Most concerning, though, was the disclosure that these great new edifices will not include convalescent care. Why not?

I CORR


Greyabbey, Co Down

Holylands deja vu

It’s unsurprising another report has appeared in the press about antisocial behaviour in the Holylands. It’s even less surprising elected representatives have been rather inactive when it comes to dealing with the matter. Claire Hanna MP (September 15) suggested a “long-awaited task force response was required from Stormont on the issue”. What originality. Antisocial behaviour in the Holylands is hardly new and has been covered in the media for almost two decades. It is unacceptable that long-term residents in should have had to endure this every year when fundamental reform is needed for this problem.
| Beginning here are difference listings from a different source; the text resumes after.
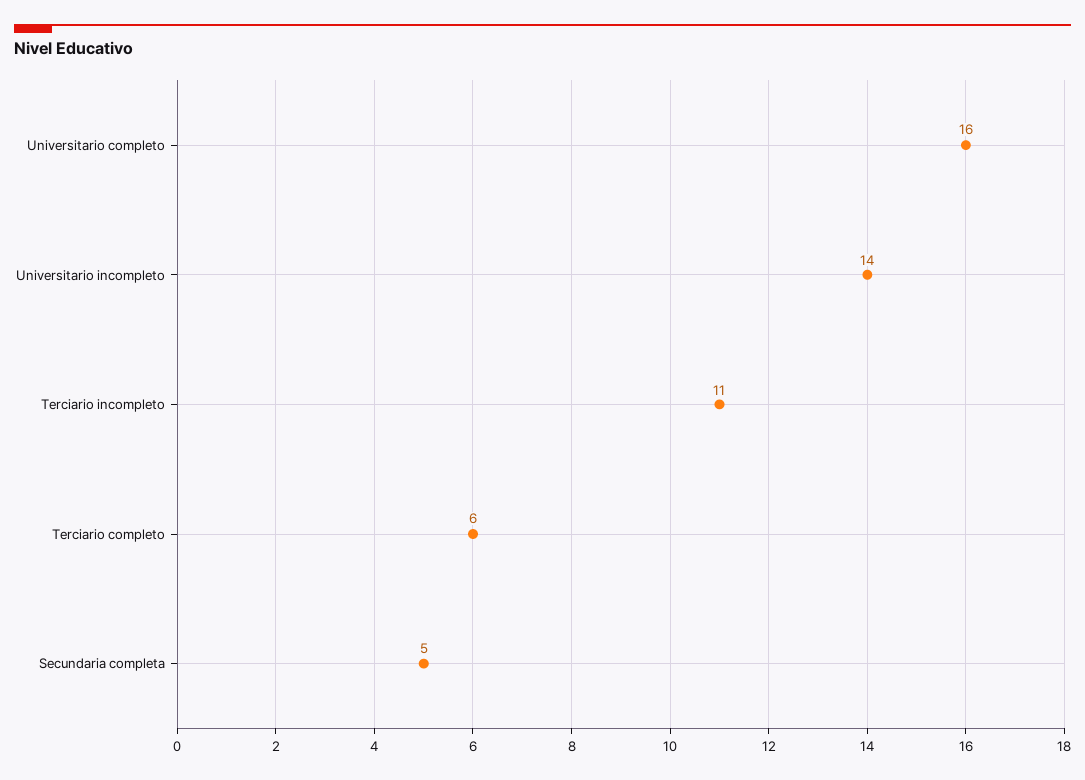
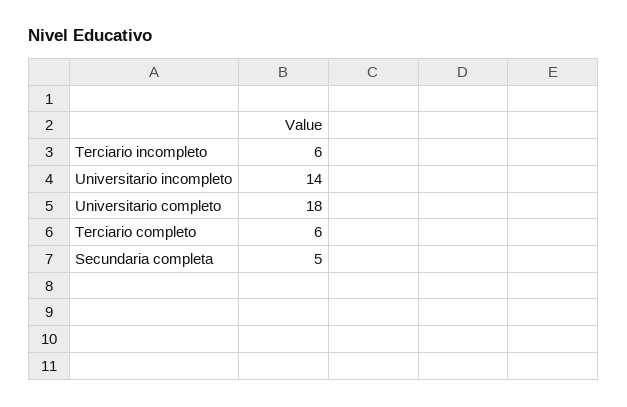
  {
-   "Universitario completo": 16,
+   "Universitario completo": 18,
    "Universitario incompleto": 14,
-   "Terciario incompleto": 11,
+   "Terciario incompleto": 6,
    "Terciario completo": 6,
    "Secundaria completa": 5
  }

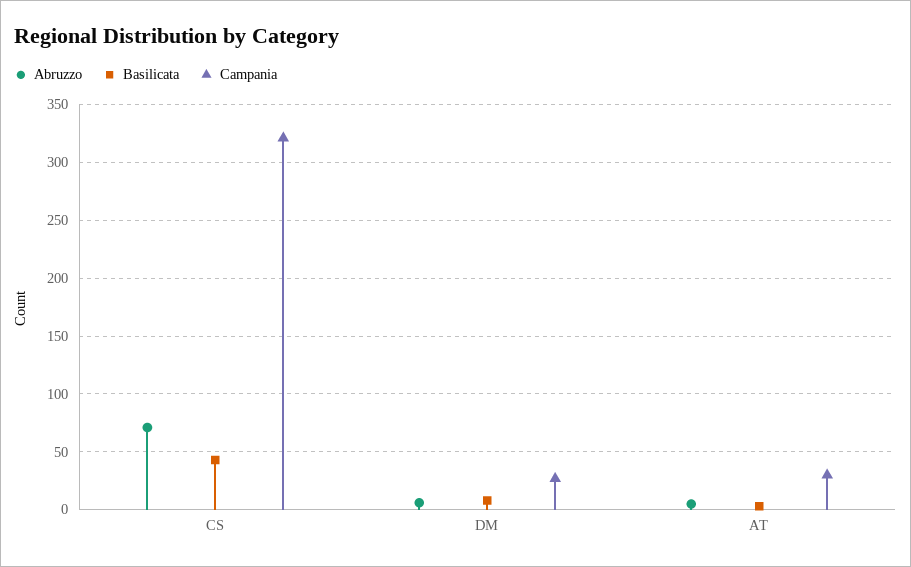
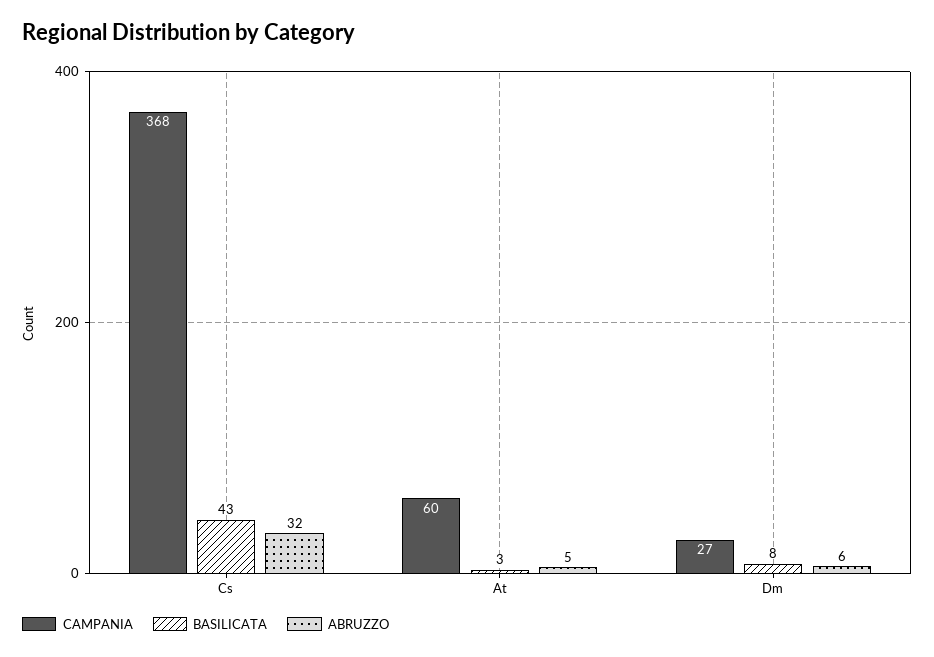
  {
    "Abruzzo": {
-     "CS": 70,
+     "CS": 32,
      "DM": 6,
      "AT": 5
    },
    "Basilicata": {
      "CS": 43,
      "DM": 8,
      "AT": 3
    },
    "Campania": {
-     "CS": 320,
+     "CS": 368,
      "DM": 27,
-     "AT": 30
+     "AT": 60
    }
  }

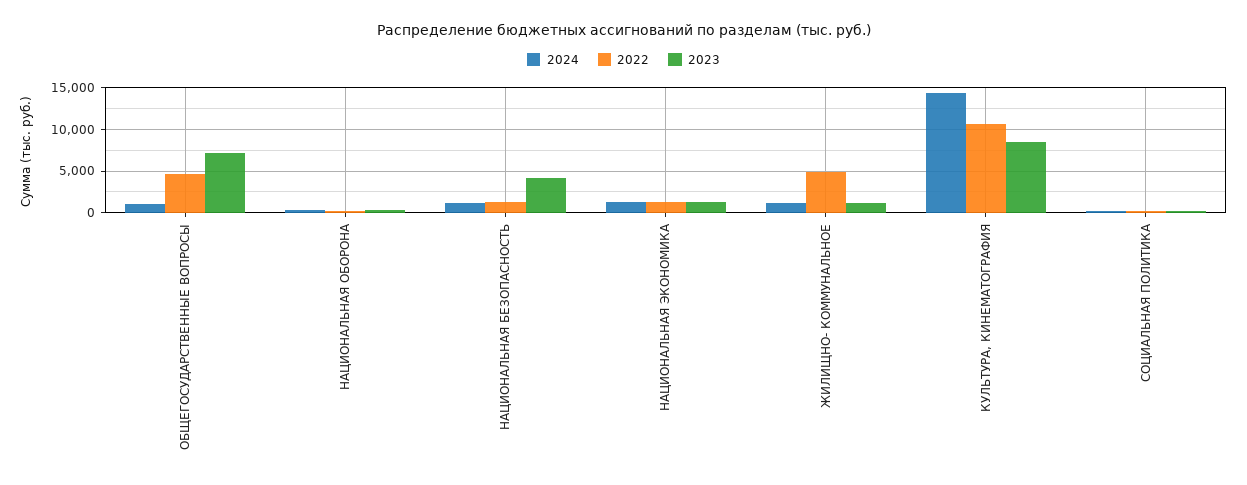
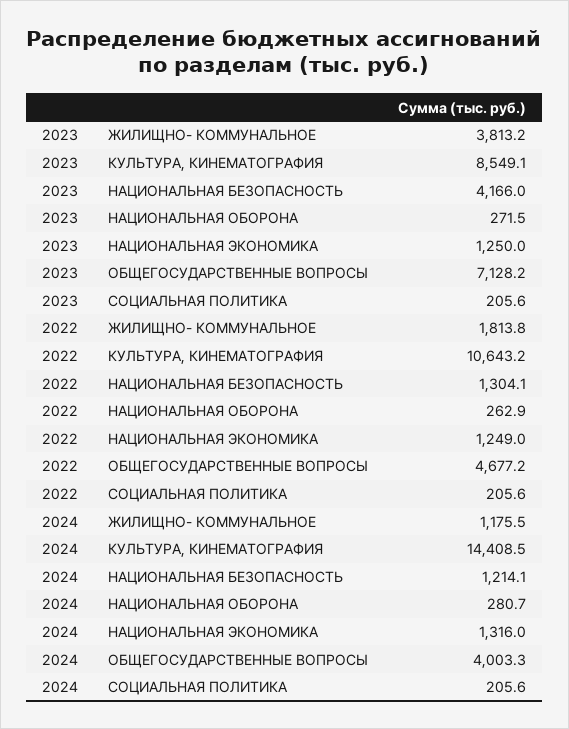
  {
    "2024": {
-     "ОБЩЕГОСУДАРСТВЕННЫЕ ВОПРОСЫ": 1000,
+     "ОБЩЕГОСУДАРСТВЕННЫЕ ВОПРОСЫ": 4003.3,
      "НАЦИОНАЛЬНАЯ ОБОРОНА": 280.7,
      "НАЦИОНАЛЬНАЯ БЕЗОПАСНОСТЬ": 1214.1,
      "НАЦИОНАЛЬНАЯ ЭКОНОМИКА": 1316,
      "ЖИЛИЩНО- КОММУНАЛЬНОЕ": 1175.5,
      "КУЛЬТУРА, КИНЕМАТОГРАФИЯ": 14408.5,
      "СОЦИАЛЬНАЯ ПОЛИТИКА": 205.6
    },
    "2022": {
      "ОБЩЕГОСУДАРСТВЕННЫЕ ВОПРОСЫ": 4677.2,
      "НАЦИОНАЛЬНАЯ ОБОРОНА": 262.9,
      "НАЦИОНАЛЬНАЯ БЕЗОПАСНОСТЬ": 1304.1,
      "НАЦИОНАЛЬНАЯ ЭКОНОМИКА": 1249,
-     "ЖИЛИЩНО- КОММУНАЛЬНОЕ": 5000,
+     "ЖИЛИЩНО- КОММУНАЛЬНОЕ": 1813.8,
      "КУЛЬТУРА, КИНЕМАТОГРАФИЯ": 10643.2,
      "СОЦИАЛЬНАЯ ПОЛИТИКА": 205.6
    },
    "2023": {
      "ОБЩЕГОСУДАРСТВЕННЫЕ ВОПРОСЫ": 7128.2,
      "НАЦИОНАЛЬНАЯ ОБОРОНА": 271.5,
      "НАЦИОНАЛЬНАЯ БЕЗОПАСНОСТЬ": 4166,
      "НАЦИОНАЛЬНАЯ ЭКОНОМИКА": 1250,
-     "ЖИЛИЩНО- КОММУНАЛЬНОЕ": 1000,
+     "ЖИЛИЩНО- КОММУНАЛЬНОЕ": 3813.2,
      "КУЛЬТУРА, КИНЕМАТОГРАФИЯ": 8549.1,
      "СОЦИАЛЬНАЯ ПОЛИТИКА": 205.6
    }
  }

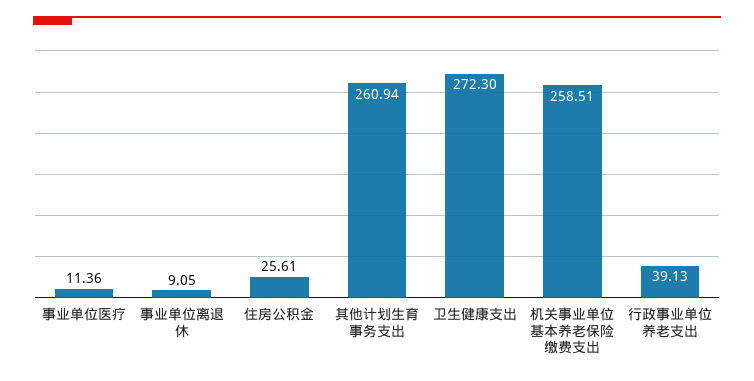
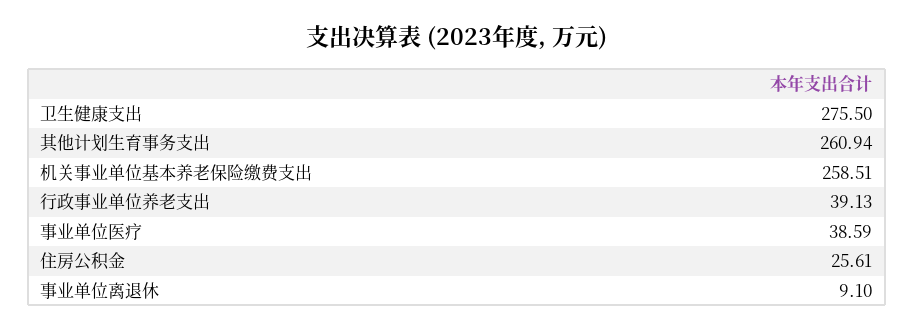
  {
-   "事业单位医疗": 11.36,
+   "事业单位医疗": 38.59,
-   "事业单位离退休": 9.05,
+   "事业单位离退休": 9.1,
    "住房公积金": 25.61,
    "其他计划生育事务支出": 260.94,
-   "卫生健康支出": 272.3,
+   "卫生健康支出": 275.5,
    "机关事业单位基本养老保险缴费支出": 258.51,
    "行政事业单位养老支出": 39.13
  }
In many other parts of the UK, undergraduate students are housed away from residential areas. A purpose-built student village, therefore, ought to be built away from the Belfast city centre with bespoke bus services in place to accommodate travel between campus and halls. Upon completion, an immediate ban should be in place on undergraduates renting property in the Holylands area. This ought to have been the solution years ago. The problem, however, has been ignored, year after year, in the vain hope it would resolve itself. In the meantime, we’ll just have to endure banal statements about ‘taskforces’ from our esteemed representatives.